YOUR ASSIGNMENT — After locating the line that contains "right hip: (186, 261)" in the following entries, reproduce it and each later line exactly, including the last.

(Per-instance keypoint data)
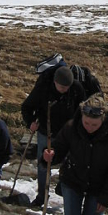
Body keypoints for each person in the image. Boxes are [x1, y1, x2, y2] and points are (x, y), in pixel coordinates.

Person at [21, 64, 86, 206]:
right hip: (46, 130)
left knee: (71, 163)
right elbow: (26, 107)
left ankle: (64, 188)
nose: (64, 90)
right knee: (44, 164)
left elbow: (83, 110)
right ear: (55, 82)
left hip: (69, 133)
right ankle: (42, 196)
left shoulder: (76, 89)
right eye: (62, 87)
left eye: (67, 87)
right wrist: (31, 122)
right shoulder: (43, 87)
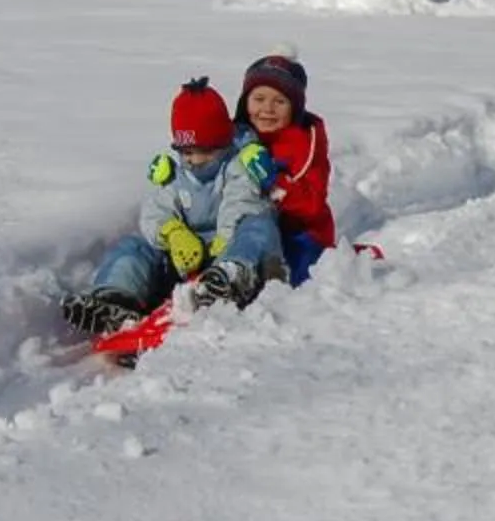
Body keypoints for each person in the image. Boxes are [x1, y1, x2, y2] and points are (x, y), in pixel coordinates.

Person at [61, 78, 284, 334]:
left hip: (228, 251)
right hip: (186, 261)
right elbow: (156, 211)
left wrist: (225, 241)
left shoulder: (237, 166)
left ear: (223, 144)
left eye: (205, 152)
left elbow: (240, 202)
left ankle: (232, 277)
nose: (195, 161)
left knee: (258, 225)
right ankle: (116, 299)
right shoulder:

ANSWER BOX —
right hip: (186, 261)
right elbow: (156, 211)
left wrist: (225, 241)
left shoulder: (237, 166)
left ear: (223, 144)
left eye: (205, 152)
left elbow: (240, 202)
left ankle: (232, 277)
nose: (195, 161)
left knee: (258, 225)
right ankle: (116, 299)
right shoulder:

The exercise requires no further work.